Whenever a line in the data holds the string "climate", pull that line out.

## Available data
[Start of Attachment]

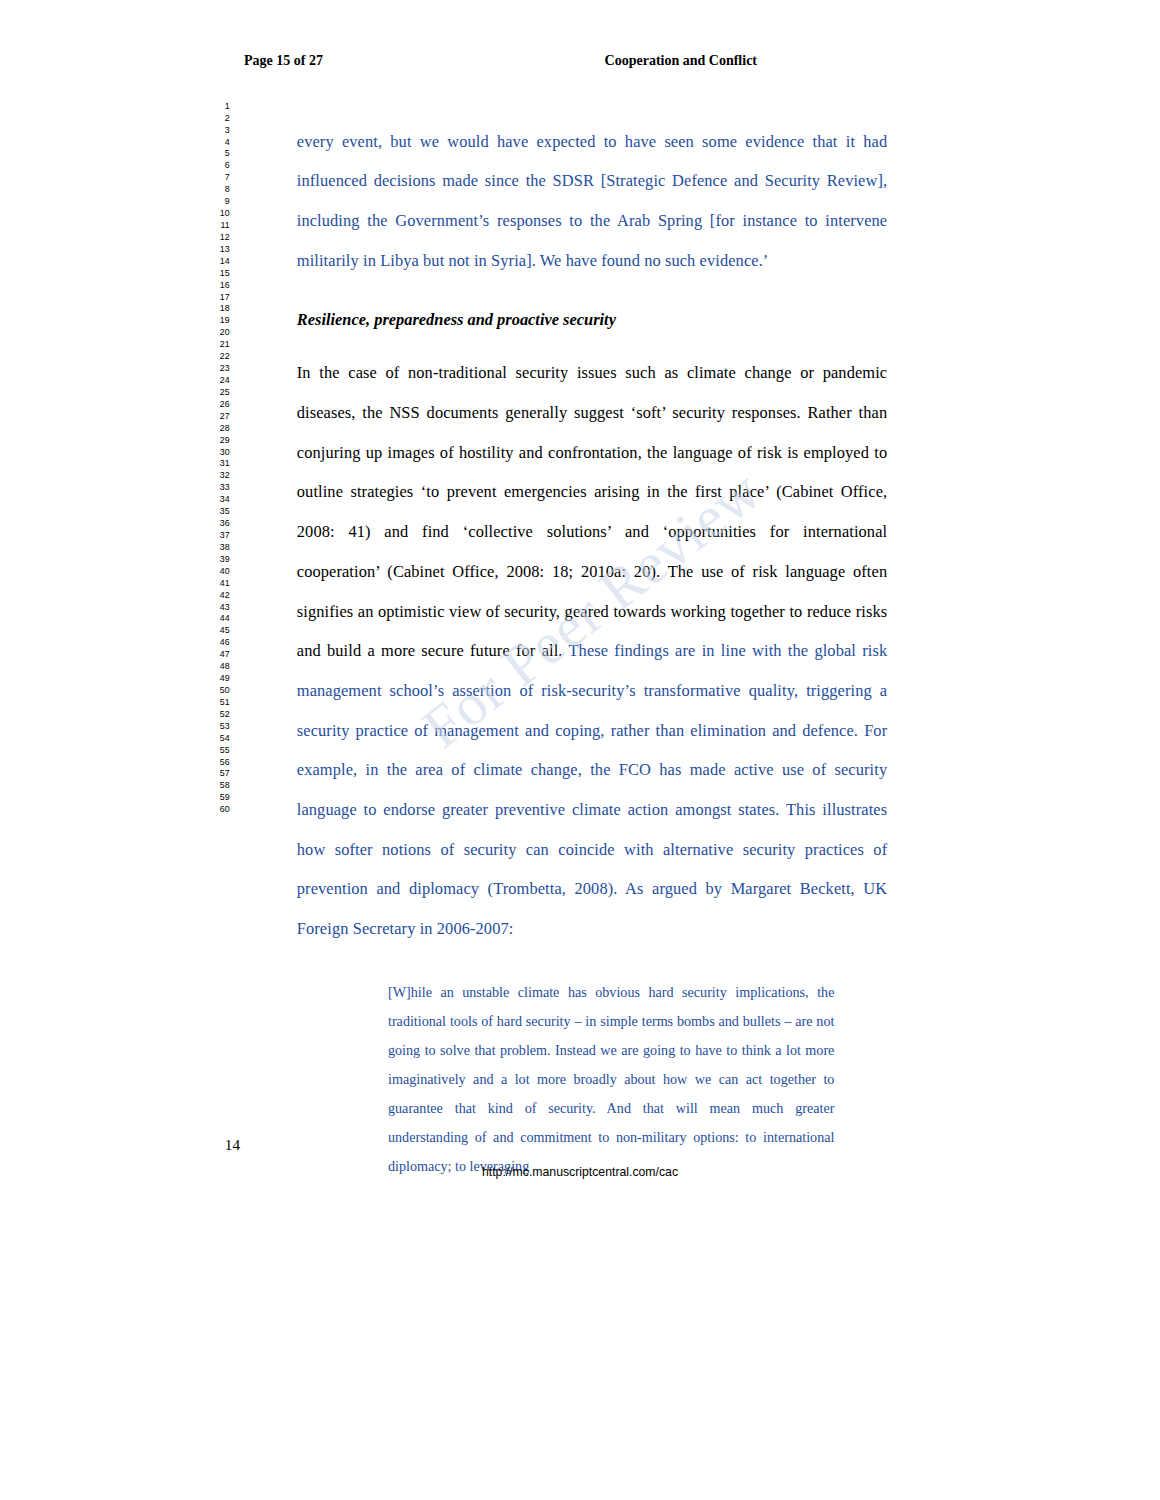Page 15 of 27
Cooperation and Conflict
1
2
3
4
5
6
7
8
9
10
11
12
13
14
15
16
17
18
19
20
21
22
23
24
25
26
27
28
29
30
31
32
33
34
35
36
37
38
39
40
41
42
43
44
45
46
47
48
49
50
51
52
53
54
55
56
57
58
59
60
For Peer Review
every event, but we would have expected to have seen some evidence that it had influenced decisions made since the SDSR [Strategic Defence and Security Review], including the Government’s responses to the Arab Spring [for instance to intervene militarily in Libya but not in Syria]. We have found no such evidence.’
Resilience, preparedness and proactive security
In the case of non-traditional security issues such as climate change or pandemic diseases, the NSS documents generally suggest ‘soft’ security responses. Rather than conjuring up images of hostility and confrontation, the language of risk is employed to outline strategies ‘to prevent emergencies arising in the first place’ (Cabinet Office, 2008: 41) and find ‘collective solutions’ and ‘opportunities for international cooperation’ (Cabinet Office, 2008: 18; 2010a: 20). The use of risk language often signifies an optimistic view of security, geared towards working together to reduce risks and build a more secure future for all. These findings are in line with the global risk management school’s assertion of risk-security’s transformative quality, triggering a security practice of management and coping, rather than elimination and defence. For example, in the area of climate change, the FCO has made active use of security language to endorse greater preventive climate action amongst states. This illustrates how softer notions of security can coincide with alternative security practices of prevention and diplomacy (Trombetta, 2008). As argued by Margaret Beckett, UK Foreign Secretary in 2006-2007:
[W]hile an unstable climate has obvious hard security implications, the traditional tools of hard security – in simple terms bombs and bullets – are not going to solve that problem. Instead we are going to have to think a lot more imaginatively and a lot more broadly about how we can act together to guarantee that kind of security. And that will mean much greater understanding of and commitment to non-military options: to international diplomacy; to leveraging
14
http://mc.manuscriptcentral.com/cac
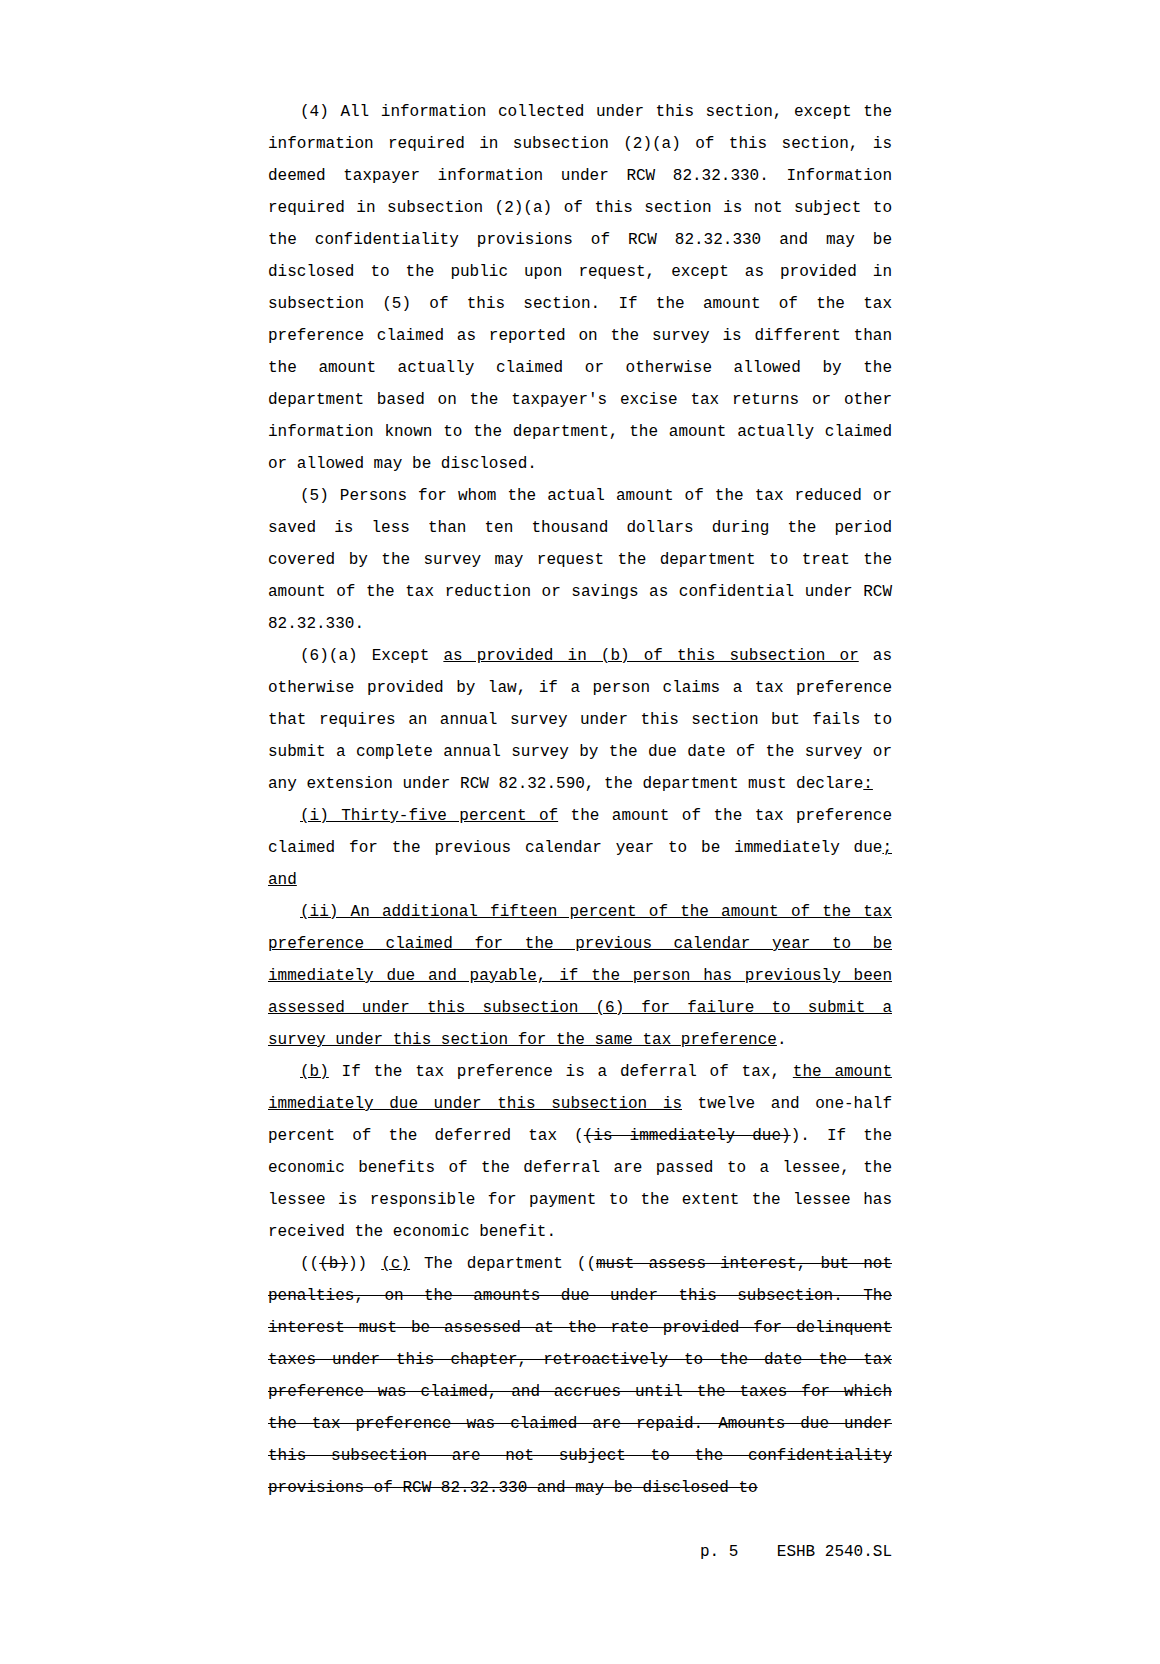(4) All information collected under this section, except the information required in subsection (2)(a) of this section, is deemed taxpayer information under RCW 82.32.330. Information required in subsection (2)(a) of this section is not subject to the confidentiality provisions of RCW 82.32.330 and may be disclosed to the public upon request, except as provided in subsection (5) of this section. If the amount of the tax preference claimed as reported on the survey is different than the amount actually claimed or otherwise allowed by the department based on the taxpayer's excise tax returns or other information known to the department, the amount actually claimed or allowed may be disclosed.
(5) Persons for whom the actual amount of the tax reduced or saved is less than ten thousand dollars during the period covered by the survey may request the department to treat the amount of the tax reduction or savings as confidential under RCW 82.32.330.
(6)(a) Except as provided in (b) of this subsection or as otherwise provided by law, if a person claims a tax preference that requires an annual survey under this section but fails to submit a complete annual survey by the due date of the survey or any extension under RCW 82.32.590, the department must declare:
(i) Thirty-five percent of the amount of the tax preference claimed for the previous calendar year to be immediately due; and
(ii) An additional fifteen percent of the amount of the tax preference claimed for the previous calendar year to be immediately due and payable, if the person has previously been assessed under this subsection (6) for failure to submit a survey under this section for the same tax preference.
(b) If the tax preference is a deferral of tax, the amount immediately due under this subsection is twelve and one-half percent of the deferred tax ((is immediately due)). If the economic benefits of the deferral are passed to a lessee, the lessee is responsible for payment to the extent the lessee has received the economic benefit.
(((b))) (c) The department ((must assess interest, but not penalties, on the amounts due under this subsection. The interest must be assessed at the rate provided for delinquent taxes under this chapter, retroactively to the date the tax preference was claimed, and accrues until the taxes for which the tax preference was claimed are repaid. Amounts due under this subsection are not subject to the confidentiality provisions of RCW 82.32.330 and may be disclosed to
p. 5 ESHB 2540.SL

[End of Attachment]

## Task response
In the case of non-traditional security issues such as climate change or pandemic diseases, the NSS documents generally suggest ‘soft’ security responses. Rather than conjuring up images of hostility and confrontation, the language of risk is employed to outline strategies ‘to prevent emergencies arising in the first place’ (Cabinet Office, 2008: 41) and find ‘collective solutions’ and ‘opportunities for international cooperation’ (Cabinet Office, 2008: 18; 2010a: 20). The use of risk language often signifies an optimistic view of security, geared towards working together to reduce risks and build a more secure future for all. These findings are in line with the global risk management school’s assertion of risk-security’s transformative quality, triggering a security practice of management and coping, rather than elimination and defence. For example, in the area of climate change, the FCO has made active use of security language to endorse greater preventive climate action amongst states. This illustrates how softer notions of security can coincide with alternative security practices of prevention and diplomacy (Trombetta, 2008). As argued by Margaret Beckett, UK Foreign Secretary in 2006-2007:
[W]hile an unstable climate has obvious hard security implications, the traditional tools of hard security – in simple terms bombs and bullets – are not going to solve that problem. Instead we are going to have to think a lot more imaginatively and a lot more broadly about how we can act together to guarantee that kind of security. And that will mean much greater understanding of and commitment to non-military options: to international diplomacy; to leveraging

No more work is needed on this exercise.